Апостольская командировка (Тендряков) - страница 10

Уж если наступает ночь, если здесь, в вагоне, от прошлого никак не спрячешься, призови то время, какое ты и раньше вспоминал охотно.

Хотя бы для того, чтоб отдохнуть.

Ведь ты страшно устал. Жизнь несносна! Ты тяготился ею, ненавидел ее. Но вот что странно — чем больше ты тяготился, тем чаще с ужасом думал о смерти. С ужасом… Казалось бы, будь последовательным — раз жизнь несносна, то думай о конце с надеждой. Нет, шарахался — изыди!

Ночь в вагоне, уснуть не в силах, но в твоих силах не травить себя памятью. Были же в жизни удачи. Было даже нечто большее — неудачи, которыми потом гордился. И от Инги ты не всегда убегал, а рвался к ней…

* * *

Я заметил ее еще во время поступления в институт. Помню даже платье, в каком была тогда, — с лиловыми разводами, с тесемчатой шнуровочкой на груди, открывающее шею и тронутые загаром руки до самых плеч. Но над легкомысленным девичьим нарядом — матовый, объемистый, выпуклый лоб и глаза темно-серые с охолаживающим блеском. Такая непременно попадет на физмат, из породы Софьи Ковалевской.

Софьи Ковалевской из Инги не получилось, но на физмат тогда она прошла в числе первых.

Я с детства отличался неуравновешенностью. В школе то хорошо учился, то носил «двойку» за «двойкой». Никак не считался лучшим игроком нашей футбольной команды, но мог и «сорваться с вербы» — метался бешено по полю, мяч тогда сам находил меня, прославленный вратарь нашего городишка Донат Тятин не держал ударов. Я запоем читал Дюма-отца, запоем писал стихи, во время войны запоем выполнял общественные поручения — собирал теплые вещи для фронта, ходил из дома в дом и с жаром доказывал: сними с себя последнее, отдай для победы! Даже в таком умиротворяюще тихом занятии, как коллекционирование марок, меня лихорадило — надоедал знакомым и незнакомым, лазал по чердакам, рылся в бумажном мусоре, отыскивая старые конверты, рассылал письма — пришлите заграничную марку! — не просьба, вопль о помощи.

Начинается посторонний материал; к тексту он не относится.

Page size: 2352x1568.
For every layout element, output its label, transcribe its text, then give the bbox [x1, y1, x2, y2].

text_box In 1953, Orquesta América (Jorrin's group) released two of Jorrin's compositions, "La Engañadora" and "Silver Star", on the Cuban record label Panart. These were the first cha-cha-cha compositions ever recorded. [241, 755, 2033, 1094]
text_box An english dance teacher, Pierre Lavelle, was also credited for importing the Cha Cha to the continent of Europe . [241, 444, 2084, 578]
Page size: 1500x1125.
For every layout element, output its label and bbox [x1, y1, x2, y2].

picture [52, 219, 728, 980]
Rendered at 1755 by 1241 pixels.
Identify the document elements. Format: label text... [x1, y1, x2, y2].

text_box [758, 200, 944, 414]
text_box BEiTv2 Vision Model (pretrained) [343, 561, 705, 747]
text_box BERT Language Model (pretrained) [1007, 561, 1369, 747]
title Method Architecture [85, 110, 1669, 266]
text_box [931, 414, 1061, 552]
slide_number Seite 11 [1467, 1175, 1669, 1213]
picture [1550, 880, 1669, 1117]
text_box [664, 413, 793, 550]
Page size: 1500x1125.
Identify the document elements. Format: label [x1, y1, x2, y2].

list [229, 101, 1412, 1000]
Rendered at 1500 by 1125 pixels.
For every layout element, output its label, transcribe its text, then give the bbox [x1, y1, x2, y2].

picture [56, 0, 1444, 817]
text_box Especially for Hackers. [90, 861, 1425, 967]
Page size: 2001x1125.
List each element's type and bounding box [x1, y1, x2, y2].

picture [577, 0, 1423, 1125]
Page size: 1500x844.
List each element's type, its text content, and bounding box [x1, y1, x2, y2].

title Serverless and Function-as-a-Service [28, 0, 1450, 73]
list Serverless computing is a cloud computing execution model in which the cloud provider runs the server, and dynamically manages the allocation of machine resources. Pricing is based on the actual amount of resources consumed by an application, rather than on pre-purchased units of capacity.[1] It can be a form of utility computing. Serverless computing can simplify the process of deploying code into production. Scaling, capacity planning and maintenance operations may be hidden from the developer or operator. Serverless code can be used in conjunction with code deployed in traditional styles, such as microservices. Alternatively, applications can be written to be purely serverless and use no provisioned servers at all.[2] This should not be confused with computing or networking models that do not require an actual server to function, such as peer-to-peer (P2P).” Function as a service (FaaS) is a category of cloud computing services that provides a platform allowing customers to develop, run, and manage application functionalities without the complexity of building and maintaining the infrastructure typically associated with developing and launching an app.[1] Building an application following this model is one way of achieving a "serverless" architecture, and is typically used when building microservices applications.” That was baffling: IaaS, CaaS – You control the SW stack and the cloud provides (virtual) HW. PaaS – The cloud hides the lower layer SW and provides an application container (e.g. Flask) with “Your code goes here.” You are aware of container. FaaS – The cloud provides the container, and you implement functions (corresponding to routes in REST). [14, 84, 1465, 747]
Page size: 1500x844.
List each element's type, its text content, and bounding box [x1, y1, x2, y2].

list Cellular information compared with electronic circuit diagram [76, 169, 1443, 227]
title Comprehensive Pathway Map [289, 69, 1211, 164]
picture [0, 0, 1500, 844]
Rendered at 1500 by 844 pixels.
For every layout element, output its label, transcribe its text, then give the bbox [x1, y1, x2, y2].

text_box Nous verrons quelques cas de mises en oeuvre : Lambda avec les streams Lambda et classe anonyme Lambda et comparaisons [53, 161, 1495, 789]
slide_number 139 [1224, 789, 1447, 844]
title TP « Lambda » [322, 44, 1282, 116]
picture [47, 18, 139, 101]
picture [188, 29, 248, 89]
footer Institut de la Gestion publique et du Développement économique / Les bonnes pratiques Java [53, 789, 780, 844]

В институте я сломя голову ввязывался во все споры, был шумлив, неистово набрасывался на работы Эйнштейна, чтение которых в те годы никак не поощрялось, Эйнштейна причисляли к идеалистам, правда, не столь настойчиво, как Менделя или Винера. А Инга была рядом, встречался с нею каждый день. Покоем веяло от нее, покоем и сознанием собственного достоинства: «С разгону не подлетай — обморожу!» Этим-то и тянула к себе.

Как-то, проходя мимо конференц-зала, в полуоткрытую дверь я услышал звуки рояля. Зал был пуст и темен, на сцене, над задвинутым в угол инструментом склонилась Инга. Одна. Играет. Под высокий потолок всплывают звуки, старательные, наивные и вдумчивые. Инга пряталась, в эту минуту она была наедине с собой, я — невольный соглядатай и подслушиватель. Я выскочил из зала, как только она встала. И несколько дней жил нечаянно украденными звуками — наивно неумелыми и вдумчивыми. Неумелость подкупала — не мастер, человек, как и все.